Der Einmarsch von Anhängern von Präsident Donald Trump ins Kapitol Anfang des Monats wurde als Putschversuch eingestuft, der zum Tod von fünf Menschen und zu Verletzungen mehrerer weiterer führte. Aufgrund der Straftat wurden die identifizierten Eindringlinge von mehreren Diensten ausgeschlossen. Nun sind auch Dating-Apps an der Reihe, dasselbe zu tun.
Tinder, Bumble, Hinge und OkCupid nutzen während des Vorfalls aufgenommene Bilder, um die Angreifer zu identifizieren und die Beteiligten von ihren Plattformen zu entfernen. In einer Erklärung erklärte die Match Group, Eigentümerin der Apps Tinder, Hinge und OkCupid, dass Nutzer, die auf der Fahndungsliste des FBI stehen und als Angreifer identifiziert werden, Capitolio aus ihren Apps verbannt sind und dass das Unternehmen mit den Behörden bei deren Ermittlungen zu inländischem Terrorismus kooperiert hat.
Letzte Woche hat die Bumble Die Möglichkeit, Nutzer nach politischen Präferenzen auszuwählen, wurde auf unbestimmte Zeit ausgesetzt. Die App fordert Nutzer außerdem dazu auf, jeden zu blockieren und zu melden, der gegen die Richtlinien verstößt.
Infolgedessen erhielten Mitarbeiter des Unternehmens Gewaltandrohungen. Auf Grundlage einer Algorithmusanalyse hat Bumble nun Nutzer gesperrt, die Hassreden oder Rassismus verbreiten, Gewalt fördern oder Fake News verbreiten.

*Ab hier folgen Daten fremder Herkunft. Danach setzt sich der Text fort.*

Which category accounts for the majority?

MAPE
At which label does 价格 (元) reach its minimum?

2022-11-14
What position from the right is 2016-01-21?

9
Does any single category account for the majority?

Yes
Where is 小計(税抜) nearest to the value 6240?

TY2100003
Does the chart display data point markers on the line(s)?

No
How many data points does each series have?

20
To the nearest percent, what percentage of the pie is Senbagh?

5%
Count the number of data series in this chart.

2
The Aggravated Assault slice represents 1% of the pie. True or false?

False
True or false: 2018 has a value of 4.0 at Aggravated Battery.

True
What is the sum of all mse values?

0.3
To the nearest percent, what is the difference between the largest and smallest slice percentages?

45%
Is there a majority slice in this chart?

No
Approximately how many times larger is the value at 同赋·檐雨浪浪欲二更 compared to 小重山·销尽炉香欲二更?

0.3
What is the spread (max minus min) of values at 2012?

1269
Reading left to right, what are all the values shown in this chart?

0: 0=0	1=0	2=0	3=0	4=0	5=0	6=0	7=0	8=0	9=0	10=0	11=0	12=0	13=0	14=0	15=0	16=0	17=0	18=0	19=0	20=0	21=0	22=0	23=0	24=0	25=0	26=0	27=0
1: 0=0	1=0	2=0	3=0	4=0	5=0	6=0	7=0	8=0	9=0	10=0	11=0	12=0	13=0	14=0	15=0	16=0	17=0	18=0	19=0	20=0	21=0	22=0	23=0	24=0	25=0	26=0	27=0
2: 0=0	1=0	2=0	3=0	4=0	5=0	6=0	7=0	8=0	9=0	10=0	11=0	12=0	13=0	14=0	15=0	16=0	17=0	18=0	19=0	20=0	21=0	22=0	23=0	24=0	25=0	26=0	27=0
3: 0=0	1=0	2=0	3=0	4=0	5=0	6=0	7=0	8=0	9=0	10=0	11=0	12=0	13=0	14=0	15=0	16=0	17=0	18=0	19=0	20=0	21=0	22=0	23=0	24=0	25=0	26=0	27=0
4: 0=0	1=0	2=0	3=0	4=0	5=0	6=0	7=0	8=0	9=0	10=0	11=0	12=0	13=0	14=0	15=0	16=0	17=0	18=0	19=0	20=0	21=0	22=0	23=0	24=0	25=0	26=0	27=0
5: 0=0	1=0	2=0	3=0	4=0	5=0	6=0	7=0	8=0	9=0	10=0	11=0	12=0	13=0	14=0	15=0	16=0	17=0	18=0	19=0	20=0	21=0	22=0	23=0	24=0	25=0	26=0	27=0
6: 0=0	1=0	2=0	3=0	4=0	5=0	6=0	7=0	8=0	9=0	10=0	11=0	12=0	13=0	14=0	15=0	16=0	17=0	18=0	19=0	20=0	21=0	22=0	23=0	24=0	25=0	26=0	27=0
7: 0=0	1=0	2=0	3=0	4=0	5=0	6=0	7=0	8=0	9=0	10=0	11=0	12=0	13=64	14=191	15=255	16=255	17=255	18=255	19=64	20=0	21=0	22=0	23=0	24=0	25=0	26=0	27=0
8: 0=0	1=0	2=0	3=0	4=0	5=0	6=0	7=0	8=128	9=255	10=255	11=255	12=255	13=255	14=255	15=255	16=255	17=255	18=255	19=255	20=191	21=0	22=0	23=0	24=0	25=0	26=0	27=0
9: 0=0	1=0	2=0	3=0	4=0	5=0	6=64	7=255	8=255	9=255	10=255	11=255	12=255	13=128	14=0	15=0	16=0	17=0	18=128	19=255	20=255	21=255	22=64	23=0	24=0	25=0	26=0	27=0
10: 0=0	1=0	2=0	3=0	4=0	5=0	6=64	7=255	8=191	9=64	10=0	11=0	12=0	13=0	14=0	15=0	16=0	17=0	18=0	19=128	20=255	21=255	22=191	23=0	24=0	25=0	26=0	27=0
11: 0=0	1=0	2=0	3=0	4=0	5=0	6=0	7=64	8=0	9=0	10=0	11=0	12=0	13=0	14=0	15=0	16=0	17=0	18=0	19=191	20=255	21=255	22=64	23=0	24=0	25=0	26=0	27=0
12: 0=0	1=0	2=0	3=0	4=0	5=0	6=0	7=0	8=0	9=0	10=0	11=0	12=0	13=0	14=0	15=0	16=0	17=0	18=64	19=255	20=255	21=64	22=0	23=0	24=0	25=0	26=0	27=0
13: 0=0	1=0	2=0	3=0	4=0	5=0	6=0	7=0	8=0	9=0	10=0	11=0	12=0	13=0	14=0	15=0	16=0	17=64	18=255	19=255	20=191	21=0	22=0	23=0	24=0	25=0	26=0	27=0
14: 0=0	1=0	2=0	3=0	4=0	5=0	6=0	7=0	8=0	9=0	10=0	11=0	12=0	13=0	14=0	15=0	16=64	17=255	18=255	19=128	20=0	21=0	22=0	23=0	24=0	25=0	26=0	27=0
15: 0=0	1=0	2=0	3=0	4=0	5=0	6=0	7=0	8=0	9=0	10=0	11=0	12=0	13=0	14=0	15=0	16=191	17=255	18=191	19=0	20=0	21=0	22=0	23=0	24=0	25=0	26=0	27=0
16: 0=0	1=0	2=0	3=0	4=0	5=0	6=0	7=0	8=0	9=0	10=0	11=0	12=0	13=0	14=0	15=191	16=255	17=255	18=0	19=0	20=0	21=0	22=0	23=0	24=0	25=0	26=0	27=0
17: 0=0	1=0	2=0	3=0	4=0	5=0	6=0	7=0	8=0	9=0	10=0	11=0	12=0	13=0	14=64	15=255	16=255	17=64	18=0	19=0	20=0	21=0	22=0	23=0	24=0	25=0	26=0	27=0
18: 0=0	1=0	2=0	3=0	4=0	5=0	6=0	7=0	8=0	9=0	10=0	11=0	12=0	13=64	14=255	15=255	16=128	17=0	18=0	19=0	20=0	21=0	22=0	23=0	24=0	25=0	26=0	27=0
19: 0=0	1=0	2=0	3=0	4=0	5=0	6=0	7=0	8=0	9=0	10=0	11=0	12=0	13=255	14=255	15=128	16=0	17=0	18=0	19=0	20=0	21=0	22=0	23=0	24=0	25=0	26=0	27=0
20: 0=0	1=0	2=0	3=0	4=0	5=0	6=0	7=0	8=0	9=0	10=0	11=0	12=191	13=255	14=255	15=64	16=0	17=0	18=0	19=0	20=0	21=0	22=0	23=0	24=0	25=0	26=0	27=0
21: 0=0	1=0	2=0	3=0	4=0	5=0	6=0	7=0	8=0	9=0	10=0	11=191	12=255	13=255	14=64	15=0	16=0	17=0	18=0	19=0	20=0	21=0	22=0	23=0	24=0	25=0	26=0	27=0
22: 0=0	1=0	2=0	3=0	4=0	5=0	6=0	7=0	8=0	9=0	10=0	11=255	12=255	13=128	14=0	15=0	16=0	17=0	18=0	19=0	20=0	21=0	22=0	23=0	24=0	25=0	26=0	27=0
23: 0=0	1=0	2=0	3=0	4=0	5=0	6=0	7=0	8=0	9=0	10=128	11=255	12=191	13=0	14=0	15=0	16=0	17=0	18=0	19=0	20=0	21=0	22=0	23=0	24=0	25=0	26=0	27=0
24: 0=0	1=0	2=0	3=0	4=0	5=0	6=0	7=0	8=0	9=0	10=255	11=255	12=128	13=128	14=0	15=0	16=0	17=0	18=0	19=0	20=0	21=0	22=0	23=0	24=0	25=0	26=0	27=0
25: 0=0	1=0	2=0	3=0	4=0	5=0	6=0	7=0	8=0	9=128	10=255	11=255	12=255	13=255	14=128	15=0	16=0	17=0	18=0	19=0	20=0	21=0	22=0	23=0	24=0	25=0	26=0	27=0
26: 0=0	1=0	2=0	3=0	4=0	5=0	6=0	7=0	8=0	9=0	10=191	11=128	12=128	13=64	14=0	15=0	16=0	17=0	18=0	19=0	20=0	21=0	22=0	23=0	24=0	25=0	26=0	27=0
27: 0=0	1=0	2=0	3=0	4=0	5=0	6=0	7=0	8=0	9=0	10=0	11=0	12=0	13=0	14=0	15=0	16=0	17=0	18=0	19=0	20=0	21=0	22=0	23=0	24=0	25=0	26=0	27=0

Auch Personen, die mit dem Vorfall im Kapitol in Verbindung stehen, wurden von der Dating-App ausgeschlossen.
Nutzerkooperation
Viele Nutzer dieser sozialen Netzwerke haben sich zusammengeschlossen, um den Apps und Behörden zu helfen, die Kapitol-Eindringlinge zu identifizieren und sie von den Apps auszuschließen. Das war ein Kinderspiel, denn viele der Beteiligten nutzten ihre Profile und Chatrooms, um in feierlicher Atmosphäre über die Invasion des US-Kongresses zu sprechen, als handele es sich um einen offensichtlichen Kampf um die Freiheit.
Die Jagd nach Terroristen hat dazu geführt, dass die Menschen ihre Präferenzen geändert haben und nun Daten sammeln, Treffen vereinbaren und Informationen an die Behörden weitergeben. So wollen sie zum Ende des Hasses in virtuellen Umgebungen beitragen.